KILLEEN, TX — Killeen is continuously changing. But who should pay for capital improvements as the community expands? That question weighs on the minds of city council leaders as they consider whether or not to impose an impact fee.
“The impact fees in my opinion have the capability of driving development outside of the city of Killeen,” said Brandi Stokes, Realtor, Cameo Homes.
Impact fees are a bill issued to developers and builders to support capital improvements related to the new construction. Supporters say that developers should pay for the expansions.
“I don’t think taxpayers should have to pay for putting up new streets and new pavements and thinks like that for people who are building things to make money,” said Bettie McIntyre, of Killeen.
City Council member Steve Harris echoed these sentiments.
“I believe that the implementation of impact fees in our city is, both, a good and necessary step. Just as the majority of the council deemed added fees such as, “Street Utility Fees” necessary additions to our residents cost of living to assist in the repair of our current road infrastructure, impact fees are a way to ensure the same type of financial assistance regarding future infrastructure in relation to their locations in conjunction with new development. It helps in taking the sole burden of our road, water/sewage repair and construction solely off the shoulders of the citizens.
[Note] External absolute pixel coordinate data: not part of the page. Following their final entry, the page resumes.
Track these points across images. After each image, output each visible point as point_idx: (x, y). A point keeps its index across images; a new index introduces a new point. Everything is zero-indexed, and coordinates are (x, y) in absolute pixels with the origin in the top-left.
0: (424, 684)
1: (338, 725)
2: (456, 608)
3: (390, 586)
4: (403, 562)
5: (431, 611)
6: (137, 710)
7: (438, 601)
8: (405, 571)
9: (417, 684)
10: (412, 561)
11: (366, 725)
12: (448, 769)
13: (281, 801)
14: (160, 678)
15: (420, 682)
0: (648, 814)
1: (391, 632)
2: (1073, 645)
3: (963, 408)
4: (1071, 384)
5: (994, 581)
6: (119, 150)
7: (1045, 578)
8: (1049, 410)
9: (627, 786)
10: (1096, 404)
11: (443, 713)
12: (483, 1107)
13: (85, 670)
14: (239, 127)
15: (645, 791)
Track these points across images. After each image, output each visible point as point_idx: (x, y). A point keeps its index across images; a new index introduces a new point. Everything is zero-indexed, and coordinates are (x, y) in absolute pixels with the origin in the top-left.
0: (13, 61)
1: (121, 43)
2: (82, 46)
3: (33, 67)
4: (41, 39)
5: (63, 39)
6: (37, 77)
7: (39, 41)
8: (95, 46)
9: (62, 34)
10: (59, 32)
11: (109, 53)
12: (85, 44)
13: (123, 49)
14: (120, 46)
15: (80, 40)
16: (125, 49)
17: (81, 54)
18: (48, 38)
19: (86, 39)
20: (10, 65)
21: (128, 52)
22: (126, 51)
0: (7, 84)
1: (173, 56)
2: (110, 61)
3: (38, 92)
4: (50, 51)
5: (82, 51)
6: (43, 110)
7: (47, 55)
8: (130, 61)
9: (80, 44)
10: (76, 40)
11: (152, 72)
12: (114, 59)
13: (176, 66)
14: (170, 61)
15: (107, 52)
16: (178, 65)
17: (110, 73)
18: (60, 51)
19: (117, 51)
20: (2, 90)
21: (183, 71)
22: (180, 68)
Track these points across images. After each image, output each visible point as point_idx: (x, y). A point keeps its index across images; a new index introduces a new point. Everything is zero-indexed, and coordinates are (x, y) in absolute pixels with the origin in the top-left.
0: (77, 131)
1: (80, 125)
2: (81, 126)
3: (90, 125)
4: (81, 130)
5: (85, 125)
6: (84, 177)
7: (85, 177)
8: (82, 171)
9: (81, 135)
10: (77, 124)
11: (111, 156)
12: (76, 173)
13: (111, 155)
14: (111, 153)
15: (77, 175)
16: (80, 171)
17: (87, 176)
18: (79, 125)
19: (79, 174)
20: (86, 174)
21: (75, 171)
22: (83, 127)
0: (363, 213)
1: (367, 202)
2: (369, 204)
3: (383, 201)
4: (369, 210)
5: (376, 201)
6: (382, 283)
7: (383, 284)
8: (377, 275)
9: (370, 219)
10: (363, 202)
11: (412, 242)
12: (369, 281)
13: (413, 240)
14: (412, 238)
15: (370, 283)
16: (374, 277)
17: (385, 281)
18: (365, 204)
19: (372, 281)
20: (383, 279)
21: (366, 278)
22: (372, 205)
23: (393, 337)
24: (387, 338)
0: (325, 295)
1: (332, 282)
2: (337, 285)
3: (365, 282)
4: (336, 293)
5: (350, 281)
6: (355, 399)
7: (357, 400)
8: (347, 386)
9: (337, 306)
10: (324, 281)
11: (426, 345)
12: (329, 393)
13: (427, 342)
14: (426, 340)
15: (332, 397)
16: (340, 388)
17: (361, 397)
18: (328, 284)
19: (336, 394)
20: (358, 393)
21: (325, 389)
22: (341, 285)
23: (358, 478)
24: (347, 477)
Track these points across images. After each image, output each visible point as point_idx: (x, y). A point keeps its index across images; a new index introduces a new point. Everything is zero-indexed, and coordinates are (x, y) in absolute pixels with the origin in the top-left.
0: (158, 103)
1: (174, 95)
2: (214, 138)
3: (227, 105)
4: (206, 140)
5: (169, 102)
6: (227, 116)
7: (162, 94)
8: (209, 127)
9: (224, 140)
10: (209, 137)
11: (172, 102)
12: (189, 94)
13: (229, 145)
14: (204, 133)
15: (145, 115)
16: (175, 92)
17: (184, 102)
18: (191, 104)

Tax increases for residents of Killeen IS the only alternative to impact fees, ” said Harris.
Some builders say the issue comes with some misconceptions.
“I think that they think that the impact fees are going to get all this money for the city of Killeen, and it’s going to be used to fix the roads in other parts of the city, and it can’t. It has to be by state law, it has to be in a specific area which it was generated,” said Don Farek, owner of Cameo Homes.
Critics say that the fee could hurt economic growth.
“When you do that you’re not talking about losing the money on impact fees, you’re talking about lost revenue on property taxes, water and sewer fees, you are risking new commercial development coming in,” said Stokes.
She says the fee could be carried on to the consumer’s cost for building in the city.
“When you talk about driving development outside the city of Killeen, we have Harker Heights, we have Belton, Nolanville, Copperas Cove. They don’t have impact fees,” said Stokes.
The City Council will give staff direction on whether or not they should prepare an ordinance establishing a fee on Tuesday. Council members are set to make a decision on Dec. 17.